>> Begin Stored rows

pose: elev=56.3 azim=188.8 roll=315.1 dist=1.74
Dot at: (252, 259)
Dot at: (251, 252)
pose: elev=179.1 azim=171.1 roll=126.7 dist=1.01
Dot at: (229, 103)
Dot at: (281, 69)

>> End Stored rows
>> Begin Stored rows

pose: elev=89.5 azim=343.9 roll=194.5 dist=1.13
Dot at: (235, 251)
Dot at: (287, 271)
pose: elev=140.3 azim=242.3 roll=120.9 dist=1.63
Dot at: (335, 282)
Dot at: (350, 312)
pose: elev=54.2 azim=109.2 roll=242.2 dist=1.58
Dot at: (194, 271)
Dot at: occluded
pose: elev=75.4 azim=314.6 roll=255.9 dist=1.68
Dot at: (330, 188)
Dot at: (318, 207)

>> End Stored rows
>> Begin Stored rows

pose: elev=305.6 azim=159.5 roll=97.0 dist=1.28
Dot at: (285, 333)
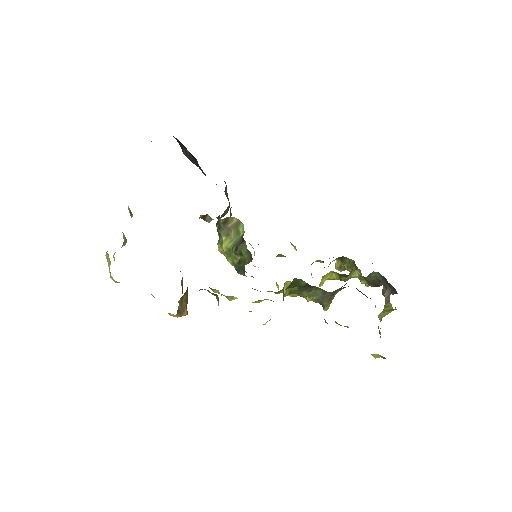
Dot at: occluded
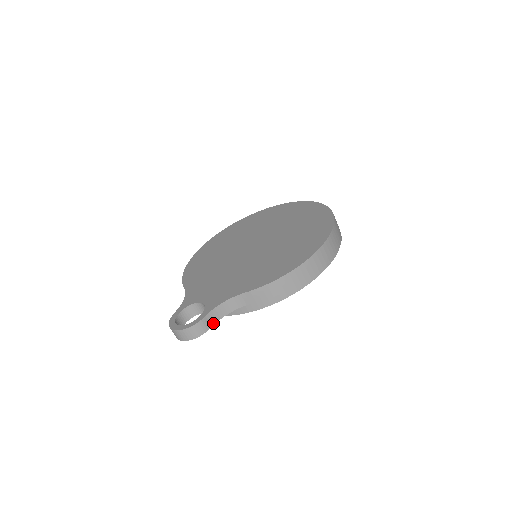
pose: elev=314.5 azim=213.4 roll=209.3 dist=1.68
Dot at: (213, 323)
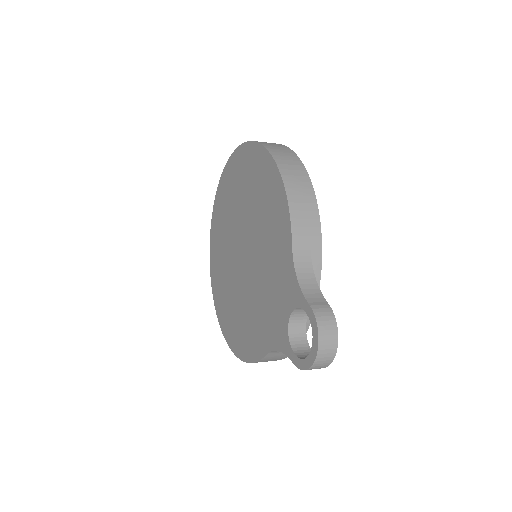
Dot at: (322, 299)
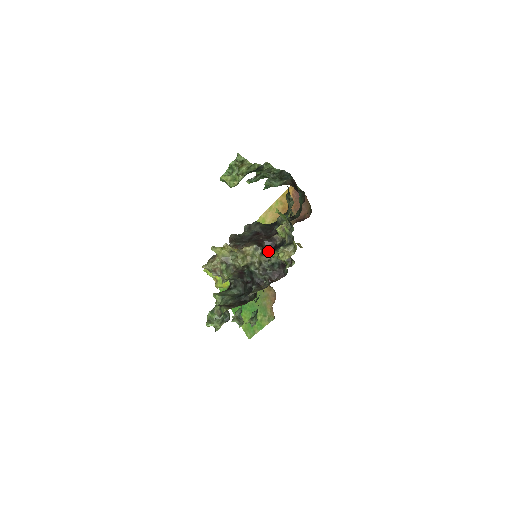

>> End Stored rows

• The exercise
Rename "dist" to "range" in the lines starting at the one containing "pose: elev=179.1 azim=171.1" and stopping after the one containing "Dot at: (281, 69)". Output only those lines, leaving everything else in them unchanged.

• Worked answer
pose: elev=179.1 azim=171.1 roll=126.7 range=1.01
Dot at: (229, 103)
Dot at: (281, 69)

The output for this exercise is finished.